INSTRUCTIONS FOR THE TASK | With the images removed, reproduce each entry below word for word.
INPUT DATA START
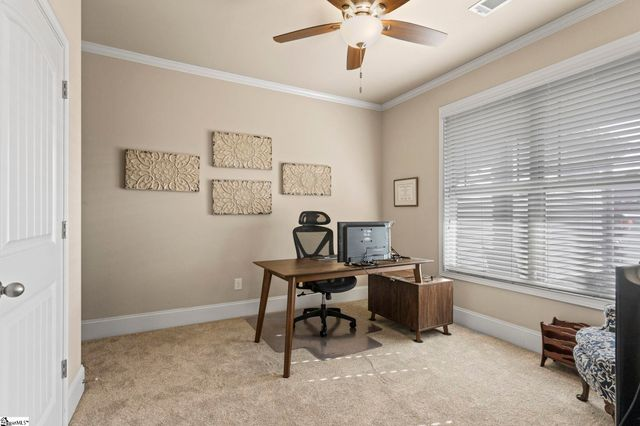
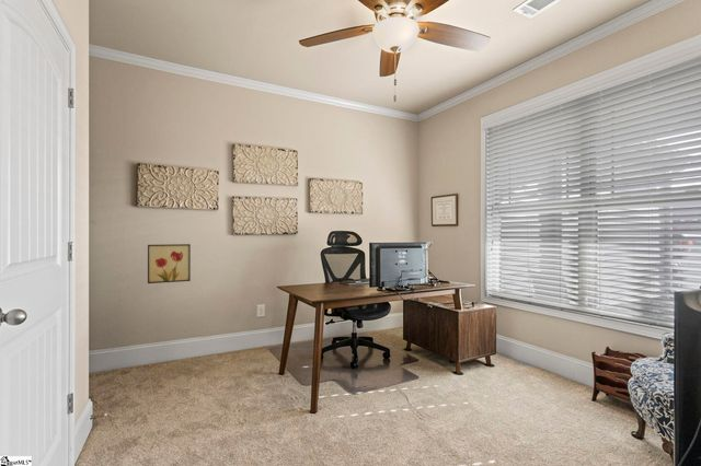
+ wall art [147,243,192,284]
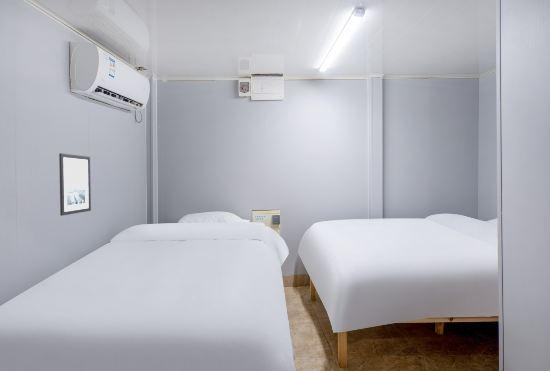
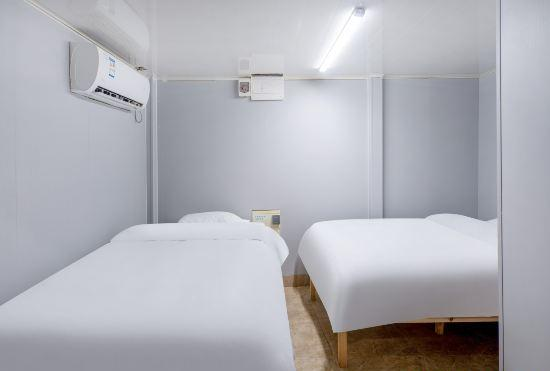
- wall art [58,152,92,217]
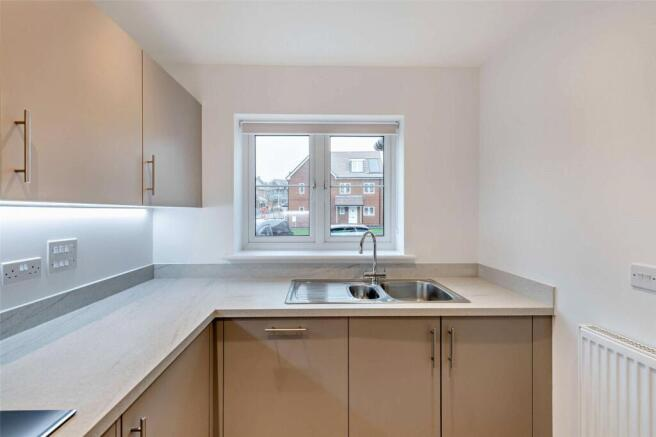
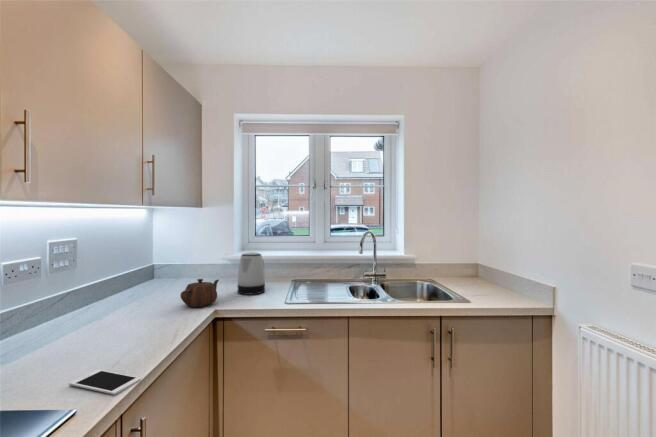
+ cell phone [68,369,142,396]
+ teapot [179,278,220,308]
+ kettle [236,251,266,296]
INPUT DATA END
ANSWER TO THE EXERCISE |
+ wall art [147,243,192,284]
- wall art [58,152,92,217]
+ cell phone [68,369,142,396]
+ teapot [179,278,220,308]
+ kettle [236,251,266,296]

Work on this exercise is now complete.